India’s largest oil producer ONGC has agreed a 1.4 billion pounds ($2.6 billion) takeover of Russia-focused oil explorer Imperial Energy Corp as it works to secure energy to fuel India’s booming economy. Imperial said ONGC’s overseas arm, ONGC Videsh, would pay 1,250 pence in cash for each of its shares in a deal that could double state-owned ONGC’s proved and probable reserves. This is less than the 1,290 pence approach Imperial said last month it was discussing with an unnamed bidder, which sources close to the matter identified as ONGC. Investors aren’t wholly convinced though, with the shares trading down more than 1 percent this morning after rising sharply in recent weeks on hopes for a bidding war.
Infosys Technologies agreed to buy British consultancy Axon Group for 407 million pounds ($753 million) as India’s second-biggest software services exporter looks for growth beyond an uncertain U.S. market.

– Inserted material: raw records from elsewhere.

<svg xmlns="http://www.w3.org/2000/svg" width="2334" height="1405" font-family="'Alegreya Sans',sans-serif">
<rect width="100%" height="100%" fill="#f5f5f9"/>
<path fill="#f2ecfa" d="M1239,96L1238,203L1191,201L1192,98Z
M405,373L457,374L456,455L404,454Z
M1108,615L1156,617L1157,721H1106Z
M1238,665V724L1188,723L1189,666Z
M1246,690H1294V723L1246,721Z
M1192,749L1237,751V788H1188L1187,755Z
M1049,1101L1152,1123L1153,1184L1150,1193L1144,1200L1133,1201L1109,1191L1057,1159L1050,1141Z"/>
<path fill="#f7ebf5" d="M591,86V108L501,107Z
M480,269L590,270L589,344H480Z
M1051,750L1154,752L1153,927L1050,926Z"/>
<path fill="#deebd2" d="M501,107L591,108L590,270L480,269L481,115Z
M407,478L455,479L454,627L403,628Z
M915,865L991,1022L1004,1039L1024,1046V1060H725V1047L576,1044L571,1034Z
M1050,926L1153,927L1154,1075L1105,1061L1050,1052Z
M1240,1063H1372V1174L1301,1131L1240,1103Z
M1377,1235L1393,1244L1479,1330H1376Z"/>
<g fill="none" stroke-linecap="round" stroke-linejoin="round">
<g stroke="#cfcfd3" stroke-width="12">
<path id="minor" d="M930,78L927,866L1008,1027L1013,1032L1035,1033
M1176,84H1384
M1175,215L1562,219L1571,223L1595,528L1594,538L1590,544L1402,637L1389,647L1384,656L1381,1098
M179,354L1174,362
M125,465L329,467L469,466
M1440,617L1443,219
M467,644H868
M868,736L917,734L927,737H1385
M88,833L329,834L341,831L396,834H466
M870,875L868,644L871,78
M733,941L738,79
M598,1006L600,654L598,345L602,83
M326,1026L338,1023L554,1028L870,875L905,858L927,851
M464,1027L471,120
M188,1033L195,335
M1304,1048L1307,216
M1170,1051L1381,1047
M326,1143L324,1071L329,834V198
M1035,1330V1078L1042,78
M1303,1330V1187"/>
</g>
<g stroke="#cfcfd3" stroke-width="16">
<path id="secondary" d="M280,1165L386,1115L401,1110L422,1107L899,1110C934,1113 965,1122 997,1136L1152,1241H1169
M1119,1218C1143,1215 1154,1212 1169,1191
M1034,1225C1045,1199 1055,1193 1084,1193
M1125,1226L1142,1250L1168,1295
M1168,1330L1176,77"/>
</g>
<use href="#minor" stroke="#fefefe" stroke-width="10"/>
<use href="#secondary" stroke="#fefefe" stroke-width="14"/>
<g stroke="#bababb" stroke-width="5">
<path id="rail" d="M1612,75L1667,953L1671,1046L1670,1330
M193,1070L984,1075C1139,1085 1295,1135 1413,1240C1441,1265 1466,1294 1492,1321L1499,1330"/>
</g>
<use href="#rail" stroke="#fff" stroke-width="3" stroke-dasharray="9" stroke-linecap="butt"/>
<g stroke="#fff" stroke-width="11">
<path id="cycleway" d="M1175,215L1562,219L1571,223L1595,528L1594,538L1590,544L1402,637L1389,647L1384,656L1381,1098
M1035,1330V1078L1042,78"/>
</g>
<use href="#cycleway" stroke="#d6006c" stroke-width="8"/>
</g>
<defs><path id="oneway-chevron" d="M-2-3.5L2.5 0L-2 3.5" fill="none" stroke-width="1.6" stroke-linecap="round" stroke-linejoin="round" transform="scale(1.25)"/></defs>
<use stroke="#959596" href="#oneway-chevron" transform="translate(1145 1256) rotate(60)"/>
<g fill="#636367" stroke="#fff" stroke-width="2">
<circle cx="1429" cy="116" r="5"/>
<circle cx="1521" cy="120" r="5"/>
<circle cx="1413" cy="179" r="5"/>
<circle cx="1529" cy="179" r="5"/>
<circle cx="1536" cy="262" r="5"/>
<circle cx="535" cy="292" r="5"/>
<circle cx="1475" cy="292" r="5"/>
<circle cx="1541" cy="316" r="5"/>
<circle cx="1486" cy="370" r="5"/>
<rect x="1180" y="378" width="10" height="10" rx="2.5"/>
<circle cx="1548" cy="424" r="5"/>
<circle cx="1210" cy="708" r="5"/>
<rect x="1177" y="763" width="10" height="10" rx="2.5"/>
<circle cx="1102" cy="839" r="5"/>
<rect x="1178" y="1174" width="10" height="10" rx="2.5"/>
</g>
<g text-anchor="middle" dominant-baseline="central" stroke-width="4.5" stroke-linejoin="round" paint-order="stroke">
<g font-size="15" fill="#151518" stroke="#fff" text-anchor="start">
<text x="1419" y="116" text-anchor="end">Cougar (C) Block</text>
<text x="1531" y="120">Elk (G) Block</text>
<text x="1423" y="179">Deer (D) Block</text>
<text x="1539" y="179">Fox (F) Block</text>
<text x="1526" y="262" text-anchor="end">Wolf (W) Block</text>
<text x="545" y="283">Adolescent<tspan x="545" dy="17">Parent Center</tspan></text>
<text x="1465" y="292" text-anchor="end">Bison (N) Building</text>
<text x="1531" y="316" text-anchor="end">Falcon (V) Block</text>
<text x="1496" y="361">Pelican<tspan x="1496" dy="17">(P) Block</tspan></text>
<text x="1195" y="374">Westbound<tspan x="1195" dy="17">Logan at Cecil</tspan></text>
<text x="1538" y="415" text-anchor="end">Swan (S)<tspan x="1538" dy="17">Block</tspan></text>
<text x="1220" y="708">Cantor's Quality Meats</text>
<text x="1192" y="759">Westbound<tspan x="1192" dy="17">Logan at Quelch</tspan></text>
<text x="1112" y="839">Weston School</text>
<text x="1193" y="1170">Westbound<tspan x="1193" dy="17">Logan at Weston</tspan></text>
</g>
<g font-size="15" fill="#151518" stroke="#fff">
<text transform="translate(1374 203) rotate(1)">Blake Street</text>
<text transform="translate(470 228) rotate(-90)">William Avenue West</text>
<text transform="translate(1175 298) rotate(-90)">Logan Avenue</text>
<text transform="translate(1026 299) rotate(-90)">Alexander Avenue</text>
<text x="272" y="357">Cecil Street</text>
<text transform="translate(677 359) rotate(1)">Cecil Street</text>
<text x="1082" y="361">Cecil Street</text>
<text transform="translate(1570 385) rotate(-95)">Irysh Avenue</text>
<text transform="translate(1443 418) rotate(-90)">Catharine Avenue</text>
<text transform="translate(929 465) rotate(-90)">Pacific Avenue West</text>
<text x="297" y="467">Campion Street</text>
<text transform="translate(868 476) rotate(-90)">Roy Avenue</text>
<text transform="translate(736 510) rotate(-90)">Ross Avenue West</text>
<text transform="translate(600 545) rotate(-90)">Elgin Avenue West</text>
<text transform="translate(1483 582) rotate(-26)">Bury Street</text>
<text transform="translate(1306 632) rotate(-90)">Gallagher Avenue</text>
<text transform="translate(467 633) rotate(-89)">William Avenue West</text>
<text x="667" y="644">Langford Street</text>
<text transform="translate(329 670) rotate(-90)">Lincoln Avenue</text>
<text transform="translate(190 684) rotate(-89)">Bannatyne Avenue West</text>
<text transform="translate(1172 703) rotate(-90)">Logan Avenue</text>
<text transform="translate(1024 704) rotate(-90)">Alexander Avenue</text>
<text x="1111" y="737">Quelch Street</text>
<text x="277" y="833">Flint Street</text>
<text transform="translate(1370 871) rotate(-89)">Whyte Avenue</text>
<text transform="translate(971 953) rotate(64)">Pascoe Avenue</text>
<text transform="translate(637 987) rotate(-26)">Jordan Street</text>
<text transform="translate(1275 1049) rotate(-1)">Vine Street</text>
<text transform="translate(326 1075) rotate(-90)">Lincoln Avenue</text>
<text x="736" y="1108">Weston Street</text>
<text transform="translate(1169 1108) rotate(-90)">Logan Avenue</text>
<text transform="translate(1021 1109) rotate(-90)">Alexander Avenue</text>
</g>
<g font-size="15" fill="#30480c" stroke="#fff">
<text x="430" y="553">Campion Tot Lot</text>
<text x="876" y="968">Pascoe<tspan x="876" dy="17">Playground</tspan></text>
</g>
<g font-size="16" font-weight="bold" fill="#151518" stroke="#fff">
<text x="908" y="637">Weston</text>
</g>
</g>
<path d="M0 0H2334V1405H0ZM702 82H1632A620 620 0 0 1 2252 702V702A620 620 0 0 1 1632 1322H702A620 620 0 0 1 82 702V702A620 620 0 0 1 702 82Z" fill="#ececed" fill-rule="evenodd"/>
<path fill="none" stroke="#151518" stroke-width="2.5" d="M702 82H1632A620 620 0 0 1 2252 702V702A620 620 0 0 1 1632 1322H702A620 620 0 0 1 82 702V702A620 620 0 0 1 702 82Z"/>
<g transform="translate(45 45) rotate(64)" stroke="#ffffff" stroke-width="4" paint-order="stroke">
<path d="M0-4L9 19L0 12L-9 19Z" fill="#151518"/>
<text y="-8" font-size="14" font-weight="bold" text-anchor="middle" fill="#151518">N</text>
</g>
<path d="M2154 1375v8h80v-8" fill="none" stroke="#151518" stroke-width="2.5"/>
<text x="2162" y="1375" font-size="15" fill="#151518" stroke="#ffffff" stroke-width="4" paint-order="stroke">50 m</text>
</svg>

The cash deal values Axon at six pounds per share, a 19.4 percent premium over Friday’s close of 5.025 pounds and 33 percent over the average price of the last six months, Infosys CEO Kris Gopalakrishnan said. The stock has risen to 611, and Infosys shares have taken a hit as expectations rise another bid will emerge. Altium Securities said in a note it believed there was room for a counterbid closer to 700 pence.
Other deals of the day:
* Hyundai Heavy Industries, the world’s top shipbuilder, expressed its interest in Daewoo Shipbuilding, joining three other major bidding groups vying for its smaller rival. State-owned Korea Development Bank (KDB) and a government agency have put up for sale their combined 50.4 percent stake in the world’s No. 3 shipbuilder, in a deal estimated to fetch up to $8 billion, more than double Daewoo Shipbuilding’s current market price.
* Bluescope Steel, Australia’s top steel maker, will sell its New Zealand iron sands mining operation for NZ$250 million ($176 million) to Hong Kong’s Cheung Kong Infrastructure Holdings, the company said.